Mais qu’il soit clair que cette interdiction, avec ou sans une loi nouvelle – nous laissons les juristes définir si les textes existants notamment en matière de sécurité publique sont suffisants –, ne saurait en elle-même permettre de faire face à la situation. Ce serait un symbole fort comme le fut l’interdiction des symboles religieux à l’école. Mais il faut impérativement une politique laïque pour le pays. Celle-ci devrait être portée par les élus républicains au-delà de leur appartenance de parti afin que soit réalisé l’indispensable travail de pédagogie pour promouvoir la laïcité auprès de tous les citoyens et ne pas donner l’impression de vouloir en stigmatiser certains. Une laïcité pour tous devrait conduire à faire respecter et appliquer la loi de 1905, à relancer l’école publique laïque (au moment où va être débattue une loi sur le financement des écoles privées), à garantir le monopole des diplômes nationaux, alors que l’État français vient de signer un accord de reconnaissance des diplômes universitaires du Vatican, à oublier les projets de discriminations dites positives….

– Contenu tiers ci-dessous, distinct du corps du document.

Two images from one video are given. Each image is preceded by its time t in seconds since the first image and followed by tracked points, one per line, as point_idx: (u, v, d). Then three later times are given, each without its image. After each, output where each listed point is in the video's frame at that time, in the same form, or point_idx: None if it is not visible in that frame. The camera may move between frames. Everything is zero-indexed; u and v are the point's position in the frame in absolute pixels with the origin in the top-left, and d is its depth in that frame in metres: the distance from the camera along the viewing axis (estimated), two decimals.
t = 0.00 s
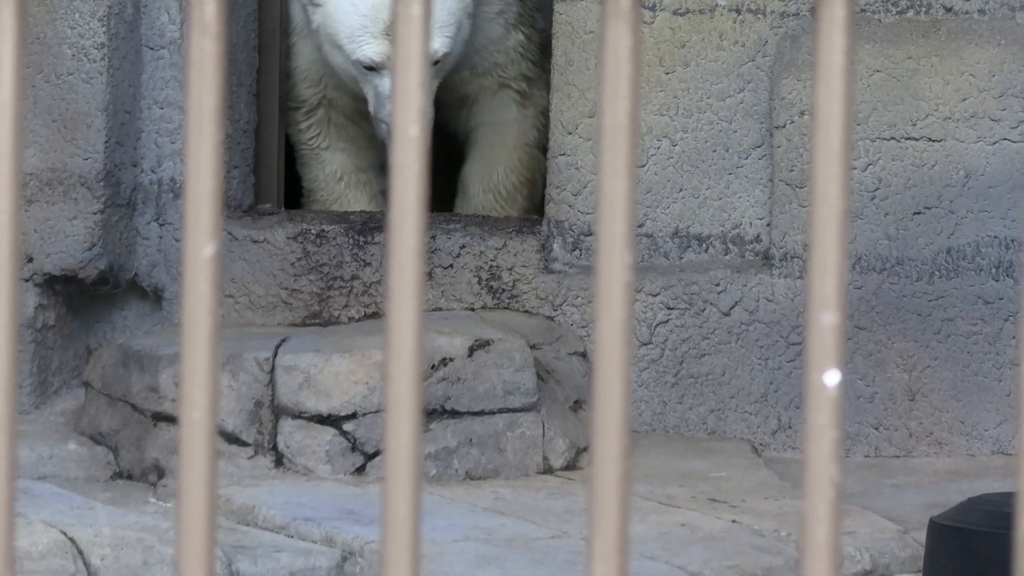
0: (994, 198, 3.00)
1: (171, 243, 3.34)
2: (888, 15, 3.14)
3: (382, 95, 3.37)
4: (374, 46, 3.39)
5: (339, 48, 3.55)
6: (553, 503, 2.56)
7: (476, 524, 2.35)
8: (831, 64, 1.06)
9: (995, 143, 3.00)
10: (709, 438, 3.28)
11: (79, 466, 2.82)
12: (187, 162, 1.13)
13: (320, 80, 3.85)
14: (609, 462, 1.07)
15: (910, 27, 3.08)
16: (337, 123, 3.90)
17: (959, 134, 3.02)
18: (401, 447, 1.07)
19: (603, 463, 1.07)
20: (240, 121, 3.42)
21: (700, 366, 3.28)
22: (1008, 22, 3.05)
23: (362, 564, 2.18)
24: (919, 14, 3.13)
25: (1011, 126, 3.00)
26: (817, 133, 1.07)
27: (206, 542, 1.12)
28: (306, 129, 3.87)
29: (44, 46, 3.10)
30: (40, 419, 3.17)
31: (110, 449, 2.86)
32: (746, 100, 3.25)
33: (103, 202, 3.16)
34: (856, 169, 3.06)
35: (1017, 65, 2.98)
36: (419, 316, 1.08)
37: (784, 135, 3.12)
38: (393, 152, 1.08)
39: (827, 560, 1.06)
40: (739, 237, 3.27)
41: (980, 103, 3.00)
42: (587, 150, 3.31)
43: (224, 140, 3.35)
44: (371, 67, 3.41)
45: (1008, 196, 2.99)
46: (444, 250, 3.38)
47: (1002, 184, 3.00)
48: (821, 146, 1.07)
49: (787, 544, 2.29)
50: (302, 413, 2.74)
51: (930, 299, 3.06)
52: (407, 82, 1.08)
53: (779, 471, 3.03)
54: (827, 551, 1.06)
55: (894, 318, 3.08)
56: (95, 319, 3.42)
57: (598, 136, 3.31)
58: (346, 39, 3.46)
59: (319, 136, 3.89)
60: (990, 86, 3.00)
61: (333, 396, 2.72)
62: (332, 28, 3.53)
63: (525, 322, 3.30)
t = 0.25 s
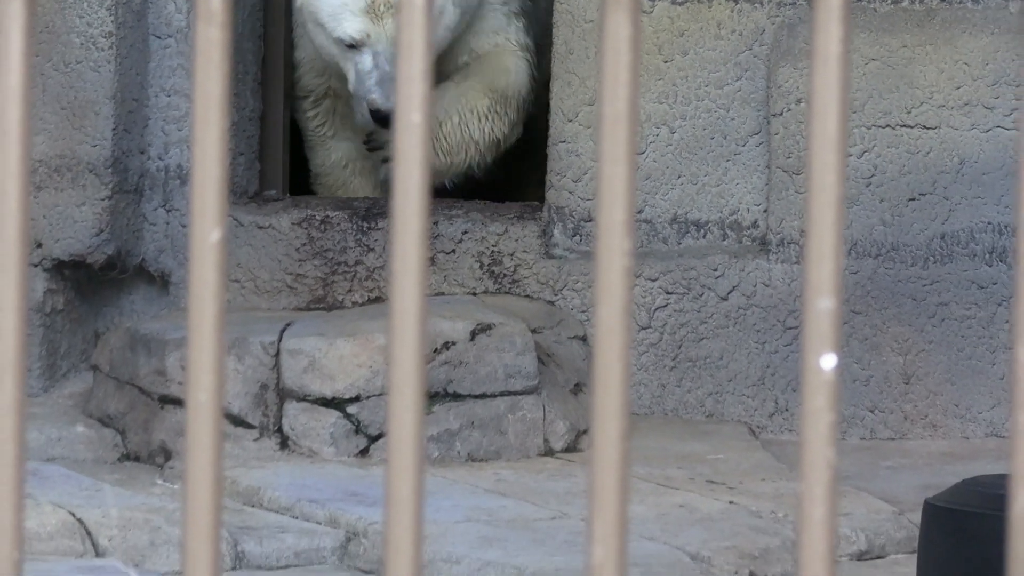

Au moment où les français redécouvrent les vertus de la laïcité, ciment de la Paix civile, il est important que sur ces sujets la représentation nationale soit ferme et équitable.

Il existe enfin une autre mais très importante raison d’interdire la burka : c’est la force de ce symbole à l’échelle mondiale et la mission attendue de la France. Ce ne sont pas 200 ou 2000 femmes qui sont concernées par ce voile intégral, ce sont des dizaines de millions à travers le monde : dans ces pays où elles sont battues, reniées, bastonnées, humiliées, interdites d’école, l’onde du message de la France retentit comme un espoir. Ce sont des dizaines de lettres, après l’adoption de la loi sur l’interdiction des signes religieux à l’école et donc du voile que nous avons reçues de femmes d’Algérie, de Turquie, d’Egypte nous disant : « Tenez bon, si vous lâchez nous sommes perdues. Nous avons besoin de vous ».

Ce combat-là, c’est celui de la dignité, de l’égalité, de la liberté, de l’universalisme. Ces valeurs ne sont pas franco-françaises. Au cours de ma vie de journaliste parcourant le monde j’ai entendu les opposants aux dictatures me dire combien dans leur résistance ils avaient au cœur le message historique de la France républicaine, la Déclaration universelle des droits de l’Homme et du citoyen, la laïcité. Et même si cette image est un peu symbolique, j’en demeure fier et je crois profondément qu’elle doit être au cœur de la politique à mettre en œuvre en France et à promouvoir dans les instances internationales. Car ces valeurs universalistes sont dénoncées depuis les tribunes des Nations Unies, rejetées comme une expression « colonialiste » et « islamophobe » par ceux là même qui les bafouent. C’est l’arroseur arrosé !

Le 15 septembre, hier, la 64ème assemblée générale des Nations Unies s’ouvrait sous la présidence libyenne et le Conseil des droits de l’Homme allait présenter un texte soi-disant sur le racisme condamnant comme islamophobe toute critique de pratiques religieuses ! La France aimée dans le monde, c’est celle des Lumières. Il importe de donner un signal fort et d’exprimer la solidarité à l’égard de ceux qui défendent les mêmes valeurs parfois au péril de leur vie.